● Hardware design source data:
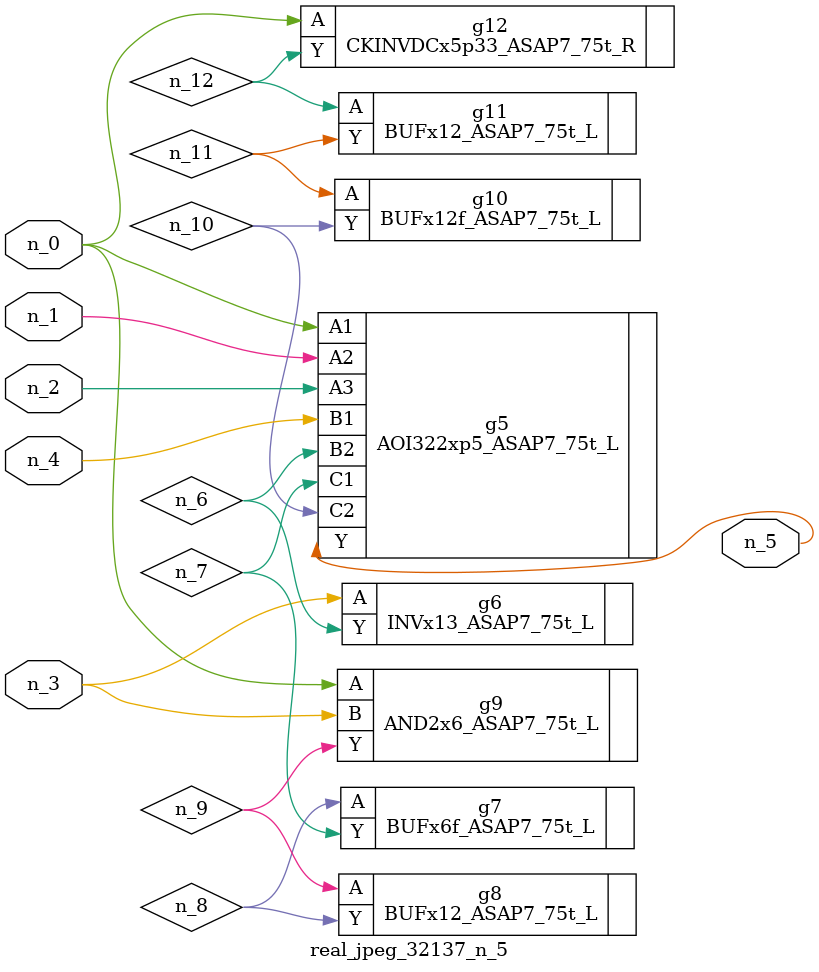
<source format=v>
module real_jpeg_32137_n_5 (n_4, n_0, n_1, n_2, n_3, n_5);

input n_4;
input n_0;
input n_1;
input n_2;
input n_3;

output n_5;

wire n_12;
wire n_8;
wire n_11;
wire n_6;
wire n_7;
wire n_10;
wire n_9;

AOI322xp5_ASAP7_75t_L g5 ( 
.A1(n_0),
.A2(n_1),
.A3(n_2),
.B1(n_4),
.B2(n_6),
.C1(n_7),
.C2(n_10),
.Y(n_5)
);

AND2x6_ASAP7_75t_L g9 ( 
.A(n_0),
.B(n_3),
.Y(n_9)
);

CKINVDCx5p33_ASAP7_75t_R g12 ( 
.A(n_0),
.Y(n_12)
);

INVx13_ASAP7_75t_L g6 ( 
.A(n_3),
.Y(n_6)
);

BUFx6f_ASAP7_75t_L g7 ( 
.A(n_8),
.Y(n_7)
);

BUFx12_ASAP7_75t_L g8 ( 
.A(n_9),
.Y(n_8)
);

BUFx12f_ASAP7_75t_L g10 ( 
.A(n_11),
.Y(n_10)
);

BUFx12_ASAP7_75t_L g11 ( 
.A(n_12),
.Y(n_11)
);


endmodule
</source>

● EXERCISE AIM: Pictures are to be omitted; otherwise, write out the data exactly as it appears.

● ANSWER SECTION:
<source format=v>
module real_jpeg_32137_n_5 (n_4, n_0, n_1, n_2, n_3, n_5);

input n_4;
input n_0;
input n_1;
input n_2;
input n_3;

output n_5;

wire n_12;
wire n_8;
wire n_11;
wire n_6;
wire n_7;
wire n_10;
wire n_9;

AOI322xp5_ASAP7_75t_L g5 ( 
.A1(n_0),
.A2(n_1),
.A3(n_2),
.B1(n_4),
.B2(n_6),
.C1(n_7),
.C2(n_10),
.Y(n_5)
);

AND2x6_ASAP7_75t_L g9 ( 
.A(n_0),
.B(n_3),
.Y(n_9)
);

CKINVDCx5p33_ASAP7_75t_R g12 ( 
.A(n_0),
.Y(n_12)
);

INVx13_ASAP7_75t_L g6 ( 
.A(n_3),
.Y(n_6)
);

BUFx6f_ASAP7_75t_L g7 ( 
.A(n_8),
.Y(n_7)
);

BUFx12_ASAP7_75t_L g8 ( 
.A(n_9),
.Y(n_8)
);

BUFx12f_ASAP7_75t_L g10 ( 
.A(n_11),
.Y(n_10)
);

BUFx12_ASAP7_75t_L g11 ( 
.A(n_12),
.Y(n_11)
);


endmodule
</source>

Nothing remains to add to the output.